[INSTRUCTIONS]
#1 Could you copy the part of the commentary on Hegseth and the Signal group chat starting at "I feel like" and ending at "Waltz and others.", word for word?
#2 Can you go on with the commentary on Hegseth and the Signal group chat, picking up right after its final sentence?

[SOURCE EXTRACT]
Content starts

Comment: Hegseth isn’t unholding standards he vowed he would

Veterans are among the most critical of the Defense secretary for his lapse of security and protocol.

By Patricia Murphy / The Atlanta Journal-Constitution

I feel like I spend all of my time lately beating up on the Trump administration. But as they say in the military, it’s a target-rich environment.

The Trump team’s latest offense is also its most dangerous; a group chat on the encrypted, but unclassified, text messaging app Signal, finalizing the details of an attack on Houthi rebels in Yemen. Included on the text chain were the highest ranking members of the president’s national security team, from Vice President J.D. Vance to Secretary of Defense Pete Hegseth, National Security Adviser Mike Waltz and others.

Unnoticed by the rest of the group, Waltz also accidentally added Jeffrey Goldberg, the top editor at The Atlantic, who read the messages planning the attack in real time and then published some of what he learned Monday under the headline, “The Trump administration accidentally texted me its war plans.” He thought it was a joke, he wrote, until the bombs started dropping.

The most sensitive information, including the exact day and time of the attack, was shared by Hegseth, along with a text to the vice president about European “freeloading.”

“It’s PATHETIC,” Hegseth wrote.

It’s hard to detail how many parts of this story are disturbing, including the fact that nobody bothered to double check the list of people they were sharing state secrets with. I’ll start with who was not included in the group — the chairman of the Joint Chiefs of Staff nor any senior military adviser. Only Trump’s political appointees were engaged in the Signal debate over who, where and when to strike.

Content ends

(Dataset items)
Content starts

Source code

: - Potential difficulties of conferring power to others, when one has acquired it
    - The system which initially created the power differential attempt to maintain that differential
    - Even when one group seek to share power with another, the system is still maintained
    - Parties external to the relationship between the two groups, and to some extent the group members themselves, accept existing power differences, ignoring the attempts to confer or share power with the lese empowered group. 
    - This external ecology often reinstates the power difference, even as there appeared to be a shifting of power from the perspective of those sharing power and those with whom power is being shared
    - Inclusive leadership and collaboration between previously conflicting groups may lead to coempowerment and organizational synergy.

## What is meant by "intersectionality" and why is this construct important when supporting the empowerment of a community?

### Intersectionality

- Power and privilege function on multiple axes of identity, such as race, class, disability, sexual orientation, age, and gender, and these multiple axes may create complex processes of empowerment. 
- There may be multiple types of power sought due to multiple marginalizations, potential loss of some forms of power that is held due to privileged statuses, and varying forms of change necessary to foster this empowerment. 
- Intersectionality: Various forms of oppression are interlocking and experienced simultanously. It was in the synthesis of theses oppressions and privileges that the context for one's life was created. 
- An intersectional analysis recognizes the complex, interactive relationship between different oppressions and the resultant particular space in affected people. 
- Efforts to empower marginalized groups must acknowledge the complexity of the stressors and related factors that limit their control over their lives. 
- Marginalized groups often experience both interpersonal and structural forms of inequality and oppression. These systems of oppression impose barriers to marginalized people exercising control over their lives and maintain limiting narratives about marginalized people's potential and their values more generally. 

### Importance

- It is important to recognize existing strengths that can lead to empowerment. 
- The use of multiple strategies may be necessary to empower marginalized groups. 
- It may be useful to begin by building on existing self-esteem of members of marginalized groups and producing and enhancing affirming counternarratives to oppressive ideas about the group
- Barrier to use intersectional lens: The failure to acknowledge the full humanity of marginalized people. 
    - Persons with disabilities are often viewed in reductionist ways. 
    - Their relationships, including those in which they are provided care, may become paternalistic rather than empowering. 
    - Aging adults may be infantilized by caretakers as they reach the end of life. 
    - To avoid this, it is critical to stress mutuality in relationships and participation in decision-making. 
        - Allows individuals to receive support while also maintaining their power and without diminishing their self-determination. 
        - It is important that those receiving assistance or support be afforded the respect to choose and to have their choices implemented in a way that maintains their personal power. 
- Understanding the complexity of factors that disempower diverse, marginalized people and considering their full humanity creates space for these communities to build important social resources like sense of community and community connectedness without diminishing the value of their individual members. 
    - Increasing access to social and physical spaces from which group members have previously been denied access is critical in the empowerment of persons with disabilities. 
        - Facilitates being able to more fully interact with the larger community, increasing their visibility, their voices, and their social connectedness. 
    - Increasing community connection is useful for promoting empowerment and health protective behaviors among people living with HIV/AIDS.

Content ends

[RESPONSES PER TASK]
#1
I feel like I spend all of my time lately beating up on the Trump administration. But as they say in the military, it’s a target-rich environment.

The Trump team’s latest offense is also its most dangerous; a group chat on the encrypted, but unclassified, text messaging app Signal, finalizing the details of an attack on Houthi rebels in Yemen. Included on the text chain were the highest ranking members of the president’s national security team, from Vice President J.D. Vance to Secretary of Defense Pete Hegseth, National Security Adviser Mike Waltz and others.

#2
Also worrisome is the fact that every member of the text chain has access to a “SCIF,” a secure information facility, that could have been used for this sensitive war planning. Instead, they texted over Signal, which is best known among its users for permanently deleting messages. Was the plan also documented offline, as the law requires? The leaders involved aren’t saying.

Worst of all, according to multiple former military officers I’ve spoken with, is the danger the leaked information could still pose to American men and women in uniform, as well as the United States itself.

Bobby Jones, a Naval Academy graduate and retired Navy commander from Fayetteville, Ga., runs Veterans for Responsible Leadership. He said veterans have their own group texts about the breach and they aren’t pretty.

“Appalled,” “shocked,” and “disbelief,” are just a few of the reactions that come up.

“I’m on texts with veterans saying, ‘Are you (expletive) kidding me?’” he said. “This kind of information could literally sink a U.S. warship. That’s how serious this is. You’re putting sailors’ lives at risk.”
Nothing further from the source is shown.